------ Page text

Take a look on basic cluster documentation and try to make familiar with some basic gnu-commands.

identify/change your standard login-shell

Most of our examples are written for bash, as are most examples you find on the www; in contrast, university accounts older than August 2022 have tcsh set as the default login shell.

How to check or change my login shell

To identify or change your login shell you first have to login at ubt selfservice portal: startpage_1

Now navigate to “MY INFORMATIONS”>”Profile”: navigate_1

In your profile settings look for “Loginshell”: profile_1 If bash or zsh is set as your loginshell you could simply exit by “cancel” and then log out. If not its recommend to change login shell to bash or zsh and then apply changes by clickSAVE CHANGES”.

login on a cluster

If you have opened a terminal or console-app you just simply need to type:

ssh bt000000@emil.rz.uni-bayreuth.de

to login on one of emils login-nodes. bt000000 has to be replaced by your personal userid.

------------
------ Given material

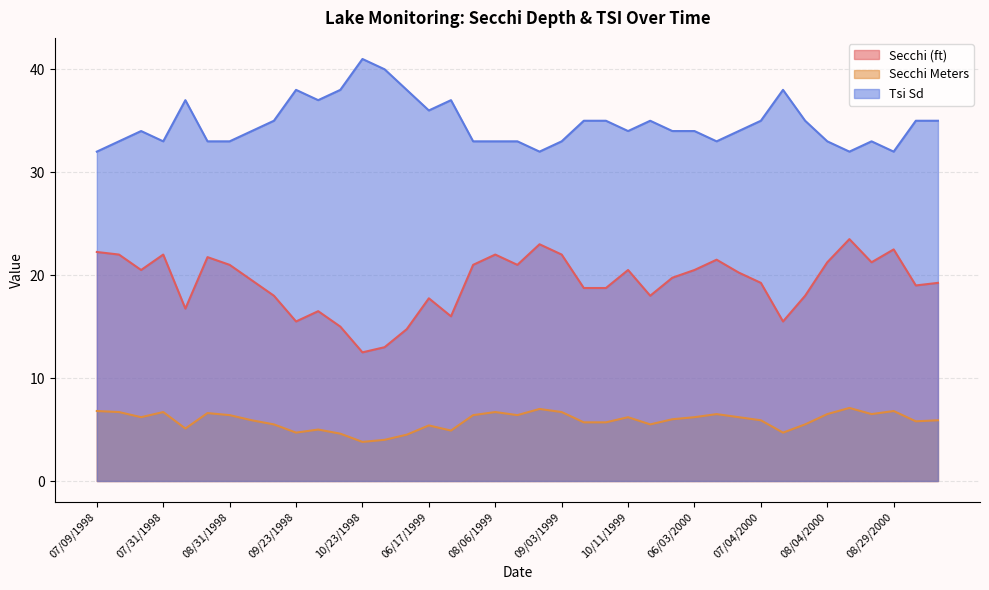

The Secchi (ft) series shows 21.0 at 08/20/1999. True or false?

True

------------

Exercise objective = Continue the cluster login guide after its last sentence.

Response to this task =
transfer data

For this example you first have to create a textfile named ‘myfile.txt’ on your local computer and use your terminal app to navigate the place where the file is stored.

To transfer the file from your local computer to the home directory of the cluster you could use:

scp myfile.txt bt000000@emil.rz.uni-bayreuth.de:/home/xy/bt0000xy
where ‘bt000000’ has to be replaced by your university-account and xy are the last 2 digits of your university account.

To transfer a file from the cluster to your local computer:

scp bt0000xy@btrzx1-1.rz.uni-bayreuth.de:/home/xy/bt0000xy/myfile.txt myfile.txt

If you want to transfer directories you have to use the ‘-r’ option of scp; so scp ... becomes scp -r ...

Experienced linux users are recommended to use rsync instead of scp. Rsync has more advanced sync options and ist usually faster than scp.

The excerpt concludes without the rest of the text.